| PROBLEM |
Could you give the entries again, exactly as written?

| ENTRIES SHOWN |
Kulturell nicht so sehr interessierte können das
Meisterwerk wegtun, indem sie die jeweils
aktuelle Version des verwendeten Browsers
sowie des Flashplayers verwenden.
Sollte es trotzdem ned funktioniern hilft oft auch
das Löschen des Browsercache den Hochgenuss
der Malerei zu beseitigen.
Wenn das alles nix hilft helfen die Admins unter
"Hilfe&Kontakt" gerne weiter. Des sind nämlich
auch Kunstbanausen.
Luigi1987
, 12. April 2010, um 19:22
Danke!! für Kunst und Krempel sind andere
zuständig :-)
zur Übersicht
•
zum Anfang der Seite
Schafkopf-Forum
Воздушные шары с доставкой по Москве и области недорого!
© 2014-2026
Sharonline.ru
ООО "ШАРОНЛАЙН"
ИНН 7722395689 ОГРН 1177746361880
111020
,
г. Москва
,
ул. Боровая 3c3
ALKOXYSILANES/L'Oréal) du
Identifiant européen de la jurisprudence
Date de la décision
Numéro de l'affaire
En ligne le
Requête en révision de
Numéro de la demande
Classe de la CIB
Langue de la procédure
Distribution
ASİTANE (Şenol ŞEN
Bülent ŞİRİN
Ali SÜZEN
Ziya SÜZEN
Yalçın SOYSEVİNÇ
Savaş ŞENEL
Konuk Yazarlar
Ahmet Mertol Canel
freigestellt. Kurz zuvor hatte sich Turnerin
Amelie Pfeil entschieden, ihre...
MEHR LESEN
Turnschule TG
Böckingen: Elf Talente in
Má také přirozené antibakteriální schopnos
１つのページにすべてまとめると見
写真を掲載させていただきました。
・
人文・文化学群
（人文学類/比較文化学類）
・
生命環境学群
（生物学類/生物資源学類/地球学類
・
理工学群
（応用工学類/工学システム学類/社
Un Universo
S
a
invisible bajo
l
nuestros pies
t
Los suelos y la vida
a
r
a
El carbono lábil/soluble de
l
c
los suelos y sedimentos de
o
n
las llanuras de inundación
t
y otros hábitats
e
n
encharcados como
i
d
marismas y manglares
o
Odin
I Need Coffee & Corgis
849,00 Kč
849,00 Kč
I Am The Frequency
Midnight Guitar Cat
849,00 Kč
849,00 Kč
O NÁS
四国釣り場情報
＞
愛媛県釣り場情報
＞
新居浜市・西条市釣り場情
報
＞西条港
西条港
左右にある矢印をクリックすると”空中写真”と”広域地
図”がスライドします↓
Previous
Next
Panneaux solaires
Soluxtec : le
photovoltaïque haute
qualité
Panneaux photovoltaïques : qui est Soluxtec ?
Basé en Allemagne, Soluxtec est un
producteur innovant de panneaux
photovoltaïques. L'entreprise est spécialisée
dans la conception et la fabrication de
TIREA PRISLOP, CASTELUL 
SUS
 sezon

| FINISHED TASK |
Kulturell nicht so sehr interessierte können das
Meisterwerk wegtun, indem sie die jeweils
aktuelle Version des verwendeten Browsers
sowie des Flashplayers verwenden.
Sollte es trotzdem ned funktioniern hilft oft auch
das Löschen des Browsercache den Hochgenuss
der Malerei zu beseitigen.
Wenn das alles nix hilft helfen die Admins unter
"Hilfe&Kontakt" gerne weiter. Des sind nämlich
auch Kunstbanausen.
Luigi1987
, 12. April 2010, um 19:22
Danke!! für Kunst und Krempel sind andere
zuständig :-)
zur Übersicht
•
zum Anfang der Seite
Schafkopf-Forum
Воздушные шары с доставкой по Москве и области недорого!
© 2014-2026
Sharonline.ru
ООО "ШАРОНЛАЙН"
ИНН 7722395689 ОГРН 1177746361880
111020
,
г. Москва
,
ул. Боровая 3c3
ALKOXYSILANES/L'Oréal) du
Identifiant européen de la jurisprudence
Date de la décision
Numéro de l'affaire
En ligne le
Requête en révision de
Numéro de la demande
Classe de la CIB
Langue de la procédure
Distribution
ASİTANE (Şenol ŞEN
Bülent ŞİRİN
Ali SÜZEN
Ziya SÜZEN
Yalçın SOYSEVİNÇ
Savaş ŞENEL
Konuk Yazarlar
Ahmet Mertol Canel
freigestellt. Kurz zuvor hatte sich Turnerin
Amelie Pfeil entschieden, ihre...
MEHR LESEN
Turnschule TG
Böckingen: Elf Talente in
Má také přirozené antibakteriální schopnos
１つのページにすべてまとめると見
写真を掲載させていただきました。
・
人文・文化学群
（人文学類/比較文化学類）
・
生命環境学群
（生物学類/生物資源学類/地球学類
・
理工学群
（応用工学類/工学システム学類/社
Un Universo
S
a
invisible bajo
l
nuestros pies
t
Los suelos y la vida
a
r
a
El carbono lábil/soluble de
l
c
los suelos y sedimentos de
o
n
las llanuras de inundación
t
y otros hábitats
e
n
encharcados como
i
d
marismas y manglares
o
Odin
I Need Coffee & Corgis
849,00 Kč
849,00 Kč
I Am The Frequency
Midnight Guitar Cat
849,00 Kč
849,00 Kč
O NÁS
四国釣り場情報
＞
愛媛県釣り場情報
＞
新居浜市・西条市釣り場情
報
＞西条港
西条港
左右にある矢印をクリックすると”空中写真”と”広域地
図”がスライドします↓
Previous
Next
Panneaux solaires
Soluxtec : le
photovoltaïque haute
qualité
Panneaux photovoltaïques : qui est Soluxtec ?
Basé en Allemagne, Soluxtec est un
producteur innovant de panneaux
photovoltaïques. L'entreprise est spécialisée
dans la conception et la fabrication de
TIREA PRISLOP, CASTELUL 
SUS
 sezon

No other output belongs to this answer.